Tasks for this exercise:
A. Reproduce the stretch of the FeedTools passage from "My hope is twofold: to" through "for backward compatibility)", substituting "Subversion" for "CVS".
B. For each statement, answer yes or no as to whether the FeedTools passage supports it, quoting the words that decide it. (i) The tests from xmlfile_test.rb rely on a mock cache of files served remotely. (ii) Universal Feed Parser 4.0 can be obtained only through CVS. (iii) The changes to the parsed data structure are already documented.

Text shown:
____

The tests generated by xmlfile_test.rb depend on a simple
mock cache of files, served locally. No matter how fast
your network connection is, your local hard drive is faster.
FeedTools should be able to comfortably run a test suite the size
of Feed Parser’s in less time that it currently takes to run
its existing test suite.
With these two files in place, FeedTools can directly make use
of the vast suite of Feed
Parser tests. In fact,
these tests already pass.
My hope is twofold: to accelerate the completion of FeedTools by
dramatically increasing the test case coverage, and secondarily to
spark a discussion as to what a common API should look like, if for
no other reason than to enable FeedTools to leverage the
excellent
documentation provided with Feed Parser.
Please note that Universal Feed Parser 4.0 (currently pre-alpha, available via CVS only) fully supports Atom 1.0 feeds. The test cases are checked into CVS, but the corresponding changes to the parsed data structure are not documented anywhere yet. Here are the changes so far, subject to my whims as I continue working on it:
New entry.published and entry.published_parsed for atom10:published, atom03:issued, and dcterms:issued (entry.issued still works for backward compatibility)

____

Data for analysis:
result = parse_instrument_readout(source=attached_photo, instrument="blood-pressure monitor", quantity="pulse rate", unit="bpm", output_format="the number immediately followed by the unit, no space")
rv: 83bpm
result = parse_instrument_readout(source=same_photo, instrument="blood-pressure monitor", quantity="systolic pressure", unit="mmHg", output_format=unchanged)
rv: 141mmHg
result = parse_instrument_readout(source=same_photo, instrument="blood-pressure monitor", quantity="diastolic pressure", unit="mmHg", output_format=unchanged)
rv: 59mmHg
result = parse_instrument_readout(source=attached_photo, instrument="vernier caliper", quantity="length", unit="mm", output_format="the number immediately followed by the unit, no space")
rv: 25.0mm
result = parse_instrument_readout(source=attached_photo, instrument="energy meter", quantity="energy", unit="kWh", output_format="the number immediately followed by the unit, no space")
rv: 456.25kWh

____

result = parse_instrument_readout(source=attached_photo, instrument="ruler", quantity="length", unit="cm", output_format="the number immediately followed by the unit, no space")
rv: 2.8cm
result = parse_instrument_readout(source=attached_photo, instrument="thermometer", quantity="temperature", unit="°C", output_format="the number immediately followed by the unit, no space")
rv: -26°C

____

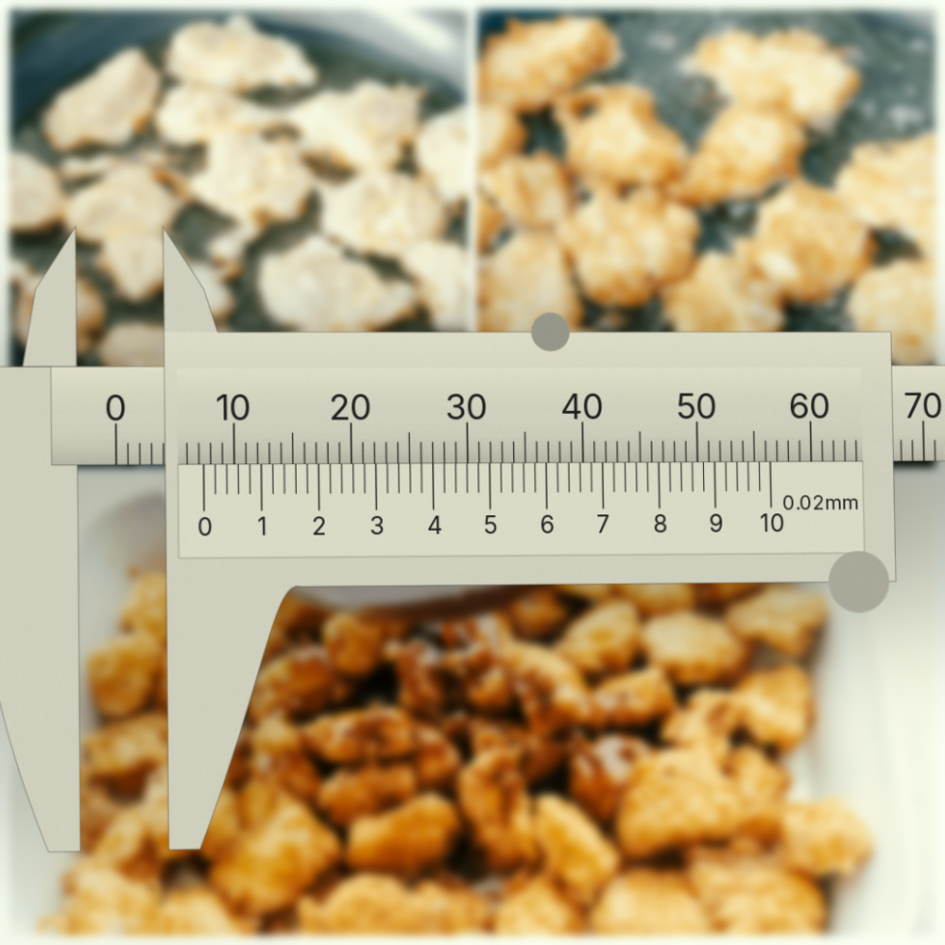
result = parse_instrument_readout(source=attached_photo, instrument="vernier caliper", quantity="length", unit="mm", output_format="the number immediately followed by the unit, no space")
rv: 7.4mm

____

Answers to the exercise:
A.
My hope is twofold: to accelerate the completion of FeedTools by
dramatically increasing the test case coverage, and secondarily to
spark a discussion as to what a common API should look like, if for
no other reason than to enable FeedTools to leverage the
excellent
documentation provided with Feed Parser.
Please note that Universal Feed Parser 4.0 (currently pre-alpha, available via Subversion only) fully supports Atom 1.0 feeds. The test cases are checked into Subversion, but the corresponding changes to the parsed data structure are not documented anywhere yet. Here are the changes so far, subject to my whims as I continue working on it:
New entry.published and entry.published_parsed for atom10:published, atom03:issued, and dcterms:issued (entry.issued still works for backward compatibility)

B.
(i) No: "a simple mock cache of files, served locally"
(ii) Yes: "currently pre-alpha, available via CVS only"
(iii) No: "the corresponding changes to the parsed data structure are not documented anywhere yet"